Heading into the season, little was thought of the Mets’ postseason aspirations in the now-stacked National League East. But the Mets made an early statement by allowing seven runs overall and bashing seven doubles and three home runs in their three-game clash with the Braves.
Wright led the way on offense, hitting 6-for-9 with three RBI and three walks.
Today, for the second game in a row, the Mets sported seven homegrown players in their starting lineup and it paid off. After an offseason in which the Mets’ financial viability was discussed more than their roster, some have noted that this “youth movement” is more the result of limited funds and free-agent options than by design. This may be true, but I challenge you to find a Mets fan who cares.
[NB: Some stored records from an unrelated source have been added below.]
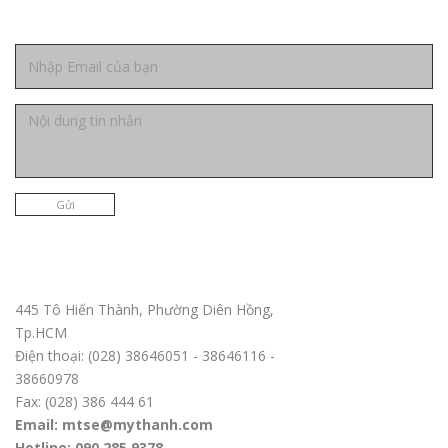
Liên hệ
Gửi
Trụ sở chính TPHCM
445 Tô Hiến Thành, Phường Diên Hồng,
Tp.HCM
Điện thoại: (028) 38646051 - 38646116 -
38660978
Fax: (028) 386 444 61
Email: mtse@mythanh.com
Hotline: 090 285 9378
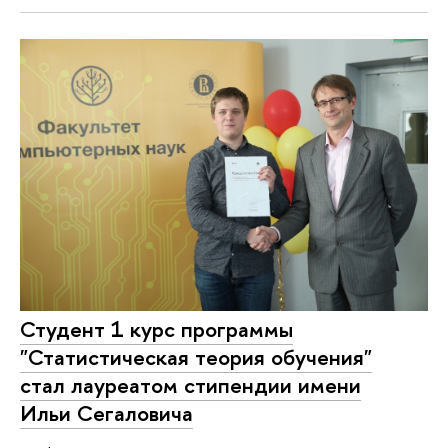
Студент 1 курс программы
"Статистическая теория обучения"
стал лауреатом стипендии имени
Ильи Сегаловича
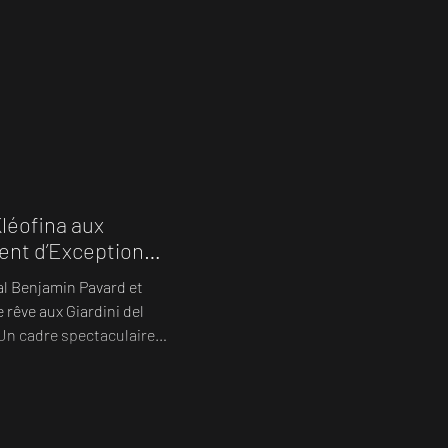
léofina aux
ent d’Exception
al Benjamin Pavard et
 Un cadre spectaculaire
t ambiance cinéma. Pour
e
Singers
 cocktail Violonistes sur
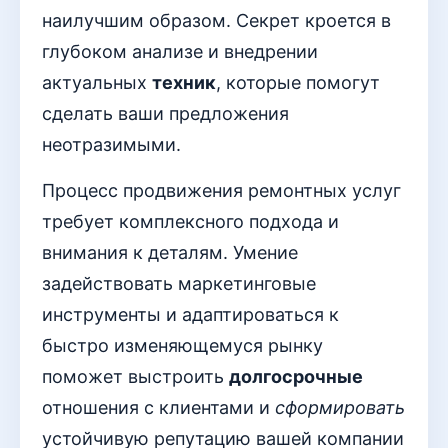
наилучшим образом. Секрет кроется в
глубоком анализе и внедрении
актуальных
техник
, которые помогут
сделать ваши предложения
неотразимыми.
Процесс продвижения ремонтных услуг
требует комплексного подхода и
внимания к деталям. Умение
задействовать маркетинговые
инструменты и адаптироваться к
быстро изменяющемуся рынку
поможет выстроить
долгосрочные
отношения с клиентами и
сформировать
устойчивую репутацию вашей компании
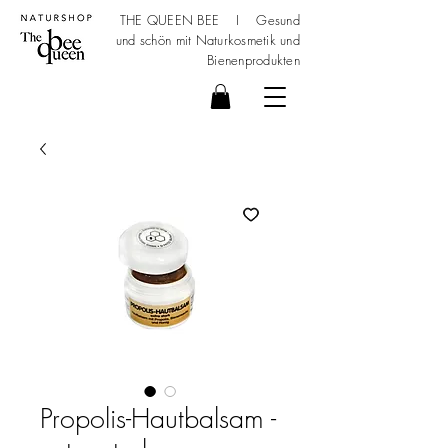
THE QUEEN BEE I Gesund
und schön mit
Naturkosmetik
und
Bienenprodukten
Propolis-Hautbalsam -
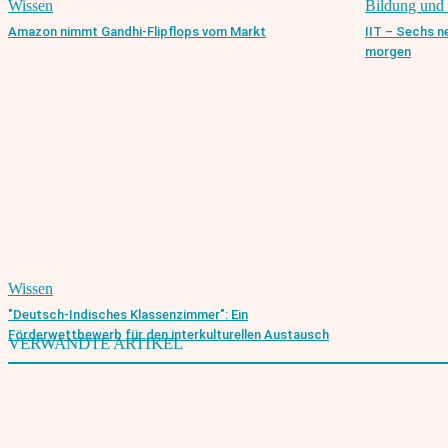
Wissen
Bildung und 
Amazon nimmt Gandhi-Flipflops vom Markt
IIT – Sechs ne
morgen
Wissen
"Deutsch-Indisches Klassenzimmer": Ein
Förderwettbewerb für den interkulturellen Austausch
VERWANDTE ARTIKEL
Indiens Weg in die Unabhängigkeit – die Teilung einer Nation
15. August 2003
Winning in New York has always been made to be a wonderful feeling, but winning with years of patience, planning and development behind it is perhaps even more fulfilling (particularly when it’s so contrary to the talent-amassing method of certain crosstown rivals).
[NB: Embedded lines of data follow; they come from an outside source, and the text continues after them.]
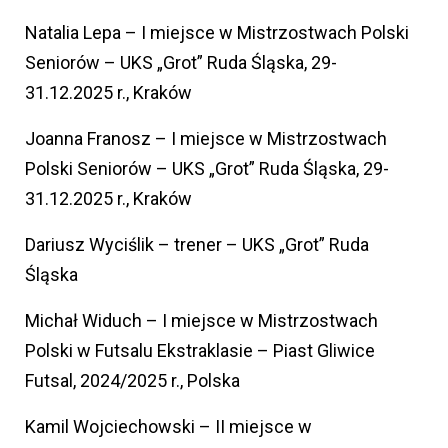
Natalia Lepa – I miejsce w Mistrzostwach Polski
Seniorów – UKS „Grot” Ruda Śląska, 29-
31.12.2025 r., Kraków
Joanna Franosz – I miejsce w Mistrzostwach
Polski Seniorów – UKS „Grot” Ruda Śląska, 29-
31.12.2025 r., Kraków
Dariusz Wyciślik – trener – UKS „Grot” Ruda
Śląska
Michał Widuch – I miejsce w Mistrzostwach
Polski w Futsalu Ekstraklasie – Piast Gliwice
Futsal, 2024/2025 r., Polska
Kamil Wojciechowski – II miejsce w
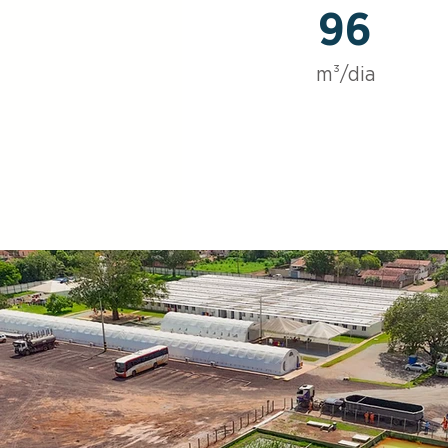
96
m³/dia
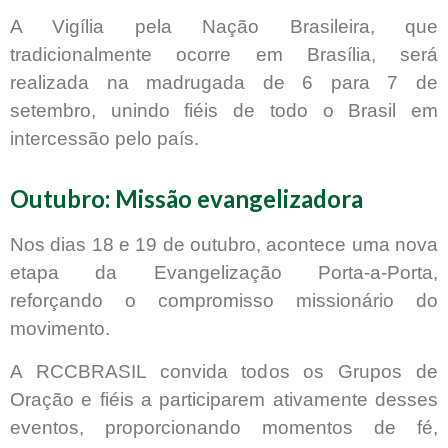
A Vigília pela Nação Brasileira, que
tradicionalmente ocorre em Brasília, será
realizada na madrugada de 6 para 7 de
setembro, unindo fiéis de todo o Brasil em
intercessão pelo país.
Outubro: Missão evangelizadora
Nos dias 18 e 19 de outubro, acontece uma nova
etapa da Evangelização Porta-a-Porta,
reforçando o compromisso missionário do
movimento.
A RCCBRASIL convida todos os Grupos de
Oração e fiéis a participarem ativamente desses
eventos, proporcionando momentos de fé,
And for all the Mets' hand-strapped hesitation with the roster this offseason, the bullpen, where the team actually made a marked improvement, provided a huge boost heading into the last 159 games of the season. Among the names added were veterans Ramon Ramirez, Jon Rauch and closer Frank Francisco. In the three games, the ‘pen combined for 10 innings and only one run allowed.
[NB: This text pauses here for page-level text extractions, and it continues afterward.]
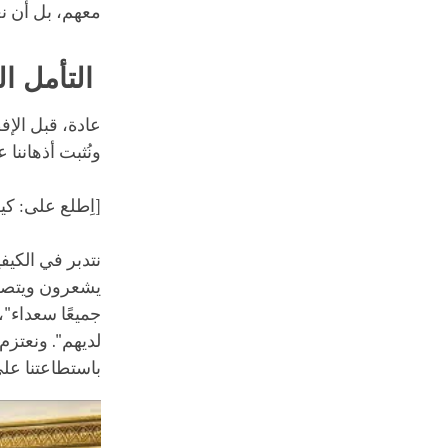
معهم، بل أن نعت
التأمل ال
عادة، قبل الإ
ونُثبت أذهاننا 
[اِطلع على: كيف
نتدبر في الكيفي
يشعرون ويتصرفو
جميعًا سعداء"،
لديهم". ونعتزم
باستطاعتنا على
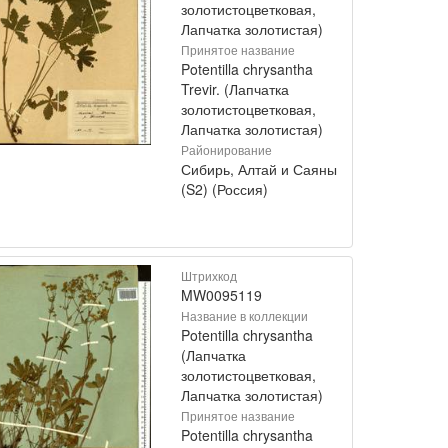
золотистоцветковая,
Лапчатка золотистая)
Принятое название
Potentilla chrysantha
Trevir. (Лапчатка
золотистоцветковая,
Лапчатка золотистая)
Районирование
Сибирь, Алтай и Саяны
(S2) (Россия)
Штрихкод
MW0095119
Название в коллекции
Potentilla chrysantha
(Лапчатка
золотистоцветковая,
Лапчатка золотистая)
Принятое название
Potentilla chrysantha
Another offseason move may have played a role in today’s 7-5 win. Both the Mets and Jonathon Niese gambled by agreeing to a five-year, $25 million extension a week before the season started.
When asked by reporters in the clubhouse after the game whether his contract affected his strong performance (two earned runs in six innings), Niese responded: “The contract more or less settles my mind, in that I can go out and pitch and not worry about anything else.”
Three games into this young season, the Mets’ new formula for success has paid off.